If Bruce hadn’t broken down and pressured Spielberg into thinking of different ways to scare his audience, to think to himself “What would Hitchcock do?” and represent the shark through hints and shadows and silhouettes—IE: yellow barrels and sloshing, flapping blonds and water-leveled shots that obscure the frame with the threat of a lurking, hungry shark amidst droves of happy-go-lucky swimmers—if Spielberg’s back wasn’t in a corner and the shark worked from day one, would we have the same Spielberg we have today? Or would we have a lesser Spielberg, one who never really got another chance to wow us, to recover from the humiliation? What if Spielberg made the spectacle he initially set out to shoot and the movie was released in theaters without much fuss?

Most importantly: Would Spielberg still be an effective filmmaker today if he weren’t coerced to act! by the less-than-stellar conditions thrust upon him by the Atlantic?

It’s possible.

Lets say, for the sake of argument—and fanboy speculation—that Bruce did work, and the film came out and flopped and severed all of Spielberg’s ties with the studio system. Sure, maybe with enough films, with enough practice Spielberg might have eventually caught up with his potential, would have come back around to shoot fare as exhilarating as Indiana Jones (81-08) or Catch Me if You Can (02). But it might have taken longer. He might have had to learn all the tricks he learned on Jaws from his other films, low budget films, independent films (since I doubt a studio would ever touch him again after a failure the size of Jaws). Without Jaws, without the crash course in off-the-cuff filmmaking, the process of watching Spielberg blossom into one of America’s finest and most entertaining directors might have been prolonged, the trajectory of his filmography might have been stilted with empty promise—at least for a spell.

Jaws 3

I’ve said it once and I’ll say it again: Fear fuels the process.

If you’re a director who knows no fear, who never feels startled enough to have to adapt on set and re-work your script, your scenes, your performances, your…everything! then chances are you’re not doing your job right.
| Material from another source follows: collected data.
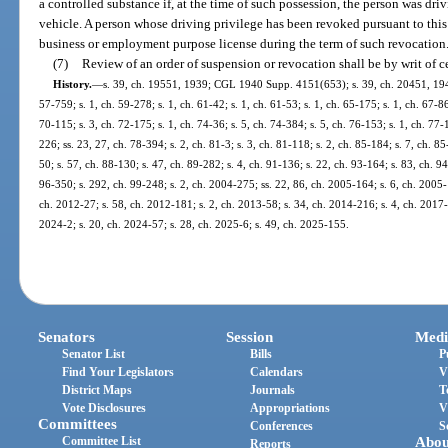
a controlled substance if, at the time of such possession, the person was driv
vehicle. A person whose driving privilege has been revoked pursuant to this 
business or employment purpose license during the term of such revocation
(7)
Review of an order of suspension or revocation shall be by writ of ce
History.
—
s. 39, ch. 19551, 1939; CGL 1940 Supp. 4151(653); s. 39, ch. 20451, 1941; 
57-759; s. 1, ch. 59-278; s. 1, ch. 61-42; s. 1, ch. 61-53; s. 1, ch. 65-175; s. 1, ch. 67-86
70-115; s. 3, ch. 72-175; s. 1, ch. 74-36; s. 5, ch. 74-384; s. 5, ch. 76-153; s. 1, ch. 77-
226; ss. 23, 27, ch. 78-394; s. 2, ch. 81-3; s. 3, ch. 81-118; s. 2, ch. 85-184; s. 7, ch. 85
50; s. 57, ch. 88-130; s. 47, ch. 89-282; s. 4, ch. 91-136; s. 22, ch. 93-164; s. 83, ch. 9
96-350; s. 292, ch. 99-248; s. 2, ch. 2004-275; ss. 22, 86, ch. 2005-164; s. 6, ch. 2005-
ch. 2012-27; s. 58, ch. 2012-181; s. 2, ch. 2013-58; s. 34, ch. 2014-216; s. 4, ch. 2017-
2024-2; s. 20, ch. 2024-57; s. 28, ch. 2025-6; s. 49, ch. 2025-155.
Senators
Session
Medi
Senator List
Bills
P
Find Your Legislators
Calendars
V
District Maps
Journals
T
Vote Disclosures
Appropriations
V
Committees
Conferences
S
Committee List
Abou
Reports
And even though I’ve cast much doubt on the success of Spielberg’s hypothetical “alternate universe” career where Bruce functions smoothly, I do it in order to illustrate just how fickle film can sometimes be, and how unpredictable and resilient and vigilant the best directors are.

After all, it was Spielberg’s idea to shoot the movie on the very element that nearly destroyed his production: the ocean. Rather than film the climactic scenes of Jaws on a studio back lot, in some innocuous-looking tank, or on a lake where the waters reflect like glass, calm and serene, without the slightest hint of violence, Spielberg nutted up and requested the choppy texture that only the Atlantic could provide. So maybe this whole essay can be rendered moot. If Spielberg’s the one who shot himself in the foot, who created the very obstacle that trashed his shark, his Bruce, then maybe it was all meant to be and, like any great director, Spielberg was the cause and solution of his own hang ups, his own peculiar requests, and maybe there’s a bit of the divine in him, too, and he could subconsciously foresee the tribulations of his shoot and how they would come to cause him great pain and the audience great glee.

Who knows?!

Either way, looking back at Jaws and its forty years, at its ever-growing legacy, its always important to realize just how close the entire operation came to annihilation, and how Steven Spielberg, given a different twist of fate, might have prematurely gone out to pasture. If Jaws had failed upon its release, given its budget and its overextended shooting schedule, Spielberg would have spent much time convincing the system to give him another shot.